Labor turns its back on Indigenous Australians in remote communities
"Labor remains locked in the past, continuing to push old ATSIC policies under which housing funds were distributed on the basis of the colour of people’s skin, rather than need," Minister for Families, Community Services and Indigenous Affairs, Mal Brough, said today.
"Jenny Macklin’s response to my proposal to redirect Indigenous housing funds from major urban centres to remote communities shows that Labor is prepared to give up on the issue of overcrowding in remote areas.
"Only a small proportion of Indigenous Australians rely on Indigenous-specific housing in urban areas.
"The overwhelming majority of Indigenous Australians in cities live in state public housing, private rental properties or either own or a buying their own home. Sure we need to work hard to make the mainstream work better, but redirecting the Indigenous specific housing programs would have little impact on urban Indigenous Australians. It would however make a huge difference to remote areas where there are no alternative housing options.

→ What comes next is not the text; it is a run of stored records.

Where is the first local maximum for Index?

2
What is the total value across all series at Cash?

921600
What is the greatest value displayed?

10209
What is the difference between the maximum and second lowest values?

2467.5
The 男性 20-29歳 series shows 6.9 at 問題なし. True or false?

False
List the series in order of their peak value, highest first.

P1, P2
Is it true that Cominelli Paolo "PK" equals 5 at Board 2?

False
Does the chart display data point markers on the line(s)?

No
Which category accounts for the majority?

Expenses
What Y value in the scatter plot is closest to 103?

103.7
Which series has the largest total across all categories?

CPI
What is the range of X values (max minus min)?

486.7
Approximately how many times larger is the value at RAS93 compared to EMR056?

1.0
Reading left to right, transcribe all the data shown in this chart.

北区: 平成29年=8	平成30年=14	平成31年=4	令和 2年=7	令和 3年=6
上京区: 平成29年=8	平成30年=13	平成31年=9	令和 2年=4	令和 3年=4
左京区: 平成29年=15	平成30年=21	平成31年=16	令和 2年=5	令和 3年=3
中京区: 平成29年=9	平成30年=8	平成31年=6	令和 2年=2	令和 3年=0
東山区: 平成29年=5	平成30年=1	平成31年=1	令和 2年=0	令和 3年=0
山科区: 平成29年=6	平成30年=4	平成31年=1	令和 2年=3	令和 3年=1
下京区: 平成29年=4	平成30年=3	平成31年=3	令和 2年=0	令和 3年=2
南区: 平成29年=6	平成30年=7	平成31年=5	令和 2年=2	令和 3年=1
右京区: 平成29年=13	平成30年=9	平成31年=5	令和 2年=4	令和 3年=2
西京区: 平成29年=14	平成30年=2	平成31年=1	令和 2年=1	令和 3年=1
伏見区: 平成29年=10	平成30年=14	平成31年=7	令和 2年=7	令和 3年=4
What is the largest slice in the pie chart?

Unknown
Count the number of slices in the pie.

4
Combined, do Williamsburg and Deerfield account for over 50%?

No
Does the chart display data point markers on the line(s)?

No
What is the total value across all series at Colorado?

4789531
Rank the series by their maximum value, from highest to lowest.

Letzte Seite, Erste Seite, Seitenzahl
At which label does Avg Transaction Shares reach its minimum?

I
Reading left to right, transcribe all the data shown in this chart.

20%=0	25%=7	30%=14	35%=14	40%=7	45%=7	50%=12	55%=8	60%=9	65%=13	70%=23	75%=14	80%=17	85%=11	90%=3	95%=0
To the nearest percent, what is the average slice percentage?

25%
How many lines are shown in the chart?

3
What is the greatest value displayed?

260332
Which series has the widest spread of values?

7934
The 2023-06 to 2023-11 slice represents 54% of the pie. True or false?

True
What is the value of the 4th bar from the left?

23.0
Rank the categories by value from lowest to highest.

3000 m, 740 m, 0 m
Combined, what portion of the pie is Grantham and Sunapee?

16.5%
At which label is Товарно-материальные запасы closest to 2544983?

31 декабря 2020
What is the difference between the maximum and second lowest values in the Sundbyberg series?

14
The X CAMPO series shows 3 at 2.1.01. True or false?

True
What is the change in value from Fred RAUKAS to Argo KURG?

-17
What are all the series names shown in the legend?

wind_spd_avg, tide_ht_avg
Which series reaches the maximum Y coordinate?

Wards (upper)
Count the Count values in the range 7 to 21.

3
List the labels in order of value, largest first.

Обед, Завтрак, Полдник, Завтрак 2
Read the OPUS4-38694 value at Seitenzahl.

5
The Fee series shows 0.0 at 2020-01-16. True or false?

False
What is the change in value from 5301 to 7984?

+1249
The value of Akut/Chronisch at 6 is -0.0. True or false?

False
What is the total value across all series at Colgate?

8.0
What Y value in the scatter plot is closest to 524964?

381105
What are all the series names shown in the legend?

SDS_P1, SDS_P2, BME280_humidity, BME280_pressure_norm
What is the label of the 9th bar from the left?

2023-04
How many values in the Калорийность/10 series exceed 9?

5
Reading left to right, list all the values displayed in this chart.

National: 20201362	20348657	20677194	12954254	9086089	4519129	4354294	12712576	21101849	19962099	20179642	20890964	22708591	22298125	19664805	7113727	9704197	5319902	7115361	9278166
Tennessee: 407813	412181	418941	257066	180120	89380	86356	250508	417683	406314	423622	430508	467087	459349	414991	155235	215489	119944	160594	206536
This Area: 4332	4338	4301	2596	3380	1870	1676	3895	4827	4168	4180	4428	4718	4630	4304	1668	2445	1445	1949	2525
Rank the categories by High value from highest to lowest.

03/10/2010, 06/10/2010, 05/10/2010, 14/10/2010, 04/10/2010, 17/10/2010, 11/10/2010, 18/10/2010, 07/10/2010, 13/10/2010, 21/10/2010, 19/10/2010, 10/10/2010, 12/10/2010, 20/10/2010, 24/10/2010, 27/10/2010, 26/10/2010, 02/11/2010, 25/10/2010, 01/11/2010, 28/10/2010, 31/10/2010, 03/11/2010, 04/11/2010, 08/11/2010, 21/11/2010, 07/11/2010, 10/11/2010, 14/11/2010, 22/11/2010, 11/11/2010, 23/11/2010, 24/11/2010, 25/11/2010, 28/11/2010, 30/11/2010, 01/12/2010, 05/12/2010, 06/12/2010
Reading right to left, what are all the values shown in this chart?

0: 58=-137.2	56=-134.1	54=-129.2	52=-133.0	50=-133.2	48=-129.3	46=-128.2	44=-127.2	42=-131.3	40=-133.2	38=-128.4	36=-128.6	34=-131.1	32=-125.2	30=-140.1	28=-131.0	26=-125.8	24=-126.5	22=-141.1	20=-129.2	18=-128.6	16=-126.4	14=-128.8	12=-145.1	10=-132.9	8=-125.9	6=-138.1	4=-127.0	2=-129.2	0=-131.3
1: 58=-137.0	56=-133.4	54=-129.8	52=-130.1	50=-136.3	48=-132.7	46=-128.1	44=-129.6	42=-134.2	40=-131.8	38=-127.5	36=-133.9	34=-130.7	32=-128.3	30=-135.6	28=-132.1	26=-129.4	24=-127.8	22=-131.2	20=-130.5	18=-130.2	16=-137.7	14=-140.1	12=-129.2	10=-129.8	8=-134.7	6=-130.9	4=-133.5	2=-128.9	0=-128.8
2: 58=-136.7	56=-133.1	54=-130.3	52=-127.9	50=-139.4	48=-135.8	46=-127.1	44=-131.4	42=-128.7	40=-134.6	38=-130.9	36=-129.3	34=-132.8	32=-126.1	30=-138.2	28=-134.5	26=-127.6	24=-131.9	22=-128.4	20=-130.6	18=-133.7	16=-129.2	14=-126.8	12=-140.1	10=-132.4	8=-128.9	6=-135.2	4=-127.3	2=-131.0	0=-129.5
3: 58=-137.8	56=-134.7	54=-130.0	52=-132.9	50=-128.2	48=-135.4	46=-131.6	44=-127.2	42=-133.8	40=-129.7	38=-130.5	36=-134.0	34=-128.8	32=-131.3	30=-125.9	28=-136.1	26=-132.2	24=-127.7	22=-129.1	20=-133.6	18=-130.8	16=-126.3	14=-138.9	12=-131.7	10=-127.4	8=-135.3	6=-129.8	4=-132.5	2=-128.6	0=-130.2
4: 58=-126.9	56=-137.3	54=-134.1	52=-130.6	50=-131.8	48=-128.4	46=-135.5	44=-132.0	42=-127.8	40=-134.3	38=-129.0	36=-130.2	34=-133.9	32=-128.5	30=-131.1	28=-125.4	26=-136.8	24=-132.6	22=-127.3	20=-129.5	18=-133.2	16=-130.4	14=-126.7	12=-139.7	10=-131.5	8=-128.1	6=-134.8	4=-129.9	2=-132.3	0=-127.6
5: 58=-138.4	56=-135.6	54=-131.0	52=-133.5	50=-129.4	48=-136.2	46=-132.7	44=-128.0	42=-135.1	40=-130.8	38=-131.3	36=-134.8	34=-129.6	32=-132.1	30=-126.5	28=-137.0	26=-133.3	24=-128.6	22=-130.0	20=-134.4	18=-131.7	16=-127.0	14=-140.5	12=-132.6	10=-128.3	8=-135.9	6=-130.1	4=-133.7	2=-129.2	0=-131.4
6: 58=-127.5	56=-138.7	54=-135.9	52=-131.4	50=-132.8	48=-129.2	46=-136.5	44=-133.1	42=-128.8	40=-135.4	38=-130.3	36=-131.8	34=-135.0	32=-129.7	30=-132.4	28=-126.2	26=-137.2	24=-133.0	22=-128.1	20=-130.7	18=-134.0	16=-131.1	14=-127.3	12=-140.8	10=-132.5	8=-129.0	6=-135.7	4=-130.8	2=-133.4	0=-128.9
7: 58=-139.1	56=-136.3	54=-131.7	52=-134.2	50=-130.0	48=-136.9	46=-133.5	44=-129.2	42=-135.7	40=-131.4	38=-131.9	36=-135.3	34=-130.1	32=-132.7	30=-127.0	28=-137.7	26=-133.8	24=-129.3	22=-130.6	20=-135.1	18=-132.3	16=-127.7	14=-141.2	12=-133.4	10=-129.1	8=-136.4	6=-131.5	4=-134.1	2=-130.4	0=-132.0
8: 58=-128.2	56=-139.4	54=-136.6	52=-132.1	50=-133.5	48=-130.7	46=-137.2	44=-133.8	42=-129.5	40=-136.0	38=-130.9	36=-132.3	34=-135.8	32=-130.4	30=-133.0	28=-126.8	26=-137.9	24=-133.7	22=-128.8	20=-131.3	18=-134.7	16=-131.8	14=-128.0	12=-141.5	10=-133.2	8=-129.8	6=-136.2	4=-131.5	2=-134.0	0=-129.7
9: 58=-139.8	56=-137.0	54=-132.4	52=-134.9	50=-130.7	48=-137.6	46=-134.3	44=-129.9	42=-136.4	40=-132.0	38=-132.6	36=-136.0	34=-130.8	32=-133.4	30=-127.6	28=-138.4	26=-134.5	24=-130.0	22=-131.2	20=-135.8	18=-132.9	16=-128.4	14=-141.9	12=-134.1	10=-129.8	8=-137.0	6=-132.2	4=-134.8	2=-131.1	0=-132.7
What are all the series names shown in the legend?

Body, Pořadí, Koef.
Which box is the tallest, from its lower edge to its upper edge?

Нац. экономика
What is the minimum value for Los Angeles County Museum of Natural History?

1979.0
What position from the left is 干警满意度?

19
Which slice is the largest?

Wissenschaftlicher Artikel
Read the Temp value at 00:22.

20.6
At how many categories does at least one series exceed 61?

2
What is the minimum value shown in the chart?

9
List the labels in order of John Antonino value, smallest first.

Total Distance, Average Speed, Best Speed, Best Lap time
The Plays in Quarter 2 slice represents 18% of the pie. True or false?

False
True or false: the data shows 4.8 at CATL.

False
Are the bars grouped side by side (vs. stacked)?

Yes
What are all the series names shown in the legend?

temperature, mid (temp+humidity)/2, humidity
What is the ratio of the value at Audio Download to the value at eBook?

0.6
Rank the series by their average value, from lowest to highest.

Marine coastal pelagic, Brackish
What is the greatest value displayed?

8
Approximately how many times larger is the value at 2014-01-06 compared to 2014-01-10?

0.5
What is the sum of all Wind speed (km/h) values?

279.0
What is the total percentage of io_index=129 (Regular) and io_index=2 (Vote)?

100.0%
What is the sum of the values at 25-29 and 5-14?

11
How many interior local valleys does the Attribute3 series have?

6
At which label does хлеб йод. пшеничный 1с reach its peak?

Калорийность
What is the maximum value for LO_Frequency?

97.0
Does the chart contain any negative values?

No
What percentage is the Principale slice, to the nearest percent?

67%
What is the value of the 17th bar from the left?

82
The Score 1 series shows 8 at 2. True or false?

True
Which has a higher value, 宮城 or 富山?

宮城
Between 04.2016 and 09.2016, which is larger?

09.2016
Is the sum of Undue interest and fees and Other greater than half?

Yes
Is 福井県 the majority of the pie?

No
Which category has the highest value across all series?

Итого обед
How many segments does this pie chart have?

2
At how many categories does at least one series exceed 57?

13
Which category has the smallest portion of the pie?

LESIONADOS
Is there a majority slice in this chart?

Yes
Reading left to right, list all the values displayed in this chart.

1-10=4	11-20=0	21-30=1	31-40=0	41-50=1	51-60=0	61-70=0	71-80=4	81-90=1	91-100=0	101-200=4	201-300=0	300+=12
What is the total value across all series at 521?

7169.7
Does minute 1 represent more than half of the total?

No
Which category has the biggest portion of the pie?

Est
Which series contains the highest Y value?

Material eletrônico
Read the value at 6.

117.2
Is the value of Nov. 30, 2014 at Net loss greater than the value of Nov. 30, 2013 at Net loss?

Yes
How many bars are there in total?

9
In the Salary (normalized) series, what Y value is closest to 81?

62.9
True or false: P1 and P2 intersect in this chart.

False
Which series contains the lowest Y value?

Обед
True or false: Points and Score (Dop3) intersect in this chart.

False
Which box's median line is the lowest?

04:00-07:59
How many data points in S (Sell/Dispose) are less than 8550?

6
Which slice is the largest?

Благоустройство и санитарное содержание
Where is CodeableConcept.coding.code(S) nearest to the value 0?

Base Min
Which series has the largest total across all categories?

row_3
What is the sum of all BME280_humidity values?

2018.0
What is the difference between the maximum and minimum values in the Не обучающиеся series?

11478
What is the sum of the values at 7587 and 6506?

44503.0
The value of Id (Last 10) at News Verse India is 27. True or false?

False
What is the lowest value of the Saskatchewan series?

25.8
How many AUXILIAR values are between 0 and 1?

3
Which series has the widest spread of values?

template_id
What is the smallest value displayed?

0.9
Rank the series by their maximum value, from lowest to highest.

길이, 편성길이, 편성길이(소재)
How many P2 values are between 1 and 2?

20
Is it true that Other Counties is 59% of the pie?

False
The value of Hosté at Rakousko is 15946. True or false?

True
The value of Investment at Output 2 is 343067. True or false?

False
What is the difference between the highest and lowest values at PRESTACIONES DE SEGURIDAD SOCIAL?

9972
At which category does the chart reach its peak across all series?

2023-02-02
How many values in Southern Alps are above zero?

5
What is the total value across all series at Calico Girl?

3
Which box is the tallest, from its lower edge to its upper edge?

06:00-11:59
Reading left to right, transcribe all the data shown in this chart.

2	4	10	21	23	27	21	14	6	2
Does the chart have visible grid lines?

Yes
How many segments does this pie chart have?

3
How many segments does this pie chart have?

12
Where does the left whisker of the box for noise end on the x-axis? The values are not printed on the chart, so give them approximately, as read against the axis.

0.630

"The fact is that Indigenous people in cities have access to housing through a variety of sources. This is not the case in remote areas and my proposal would see all the Australian Government’s Indigenous specific housing funding directed to the area of most need – people living in remote Indigenous communities.
"At present, only 40 per cent of the $240 million spent on new indigenous housing and maintenance is directed to remote communities. This imbalance needs to be addressed if we are serious about tackling housing issues in remote communities.
"There are more than 600 Indigenous Community Housing Organisations. Some work well, but the majority have major problems. A recent review found one, in a major city, provided housing to five current or former Board members and gave priority to people already in mainstream public housing. It also had more than $500,000 sitting in a bank account.
"Another major regional centre has seven separate organisations, two of which don’t even meet at all and in another six brand new houses were sitting vacant because of poor management within the organisation.
"Issues like overcrowding are chronic in many remote communities. A sensible, practical approach is to ensure that taxpayer’s dollars are directed to the area of greatest need.
"Labor and Ms Macklin are stuck in the past. They talk a lot of rhetoric, but don’t present solutions."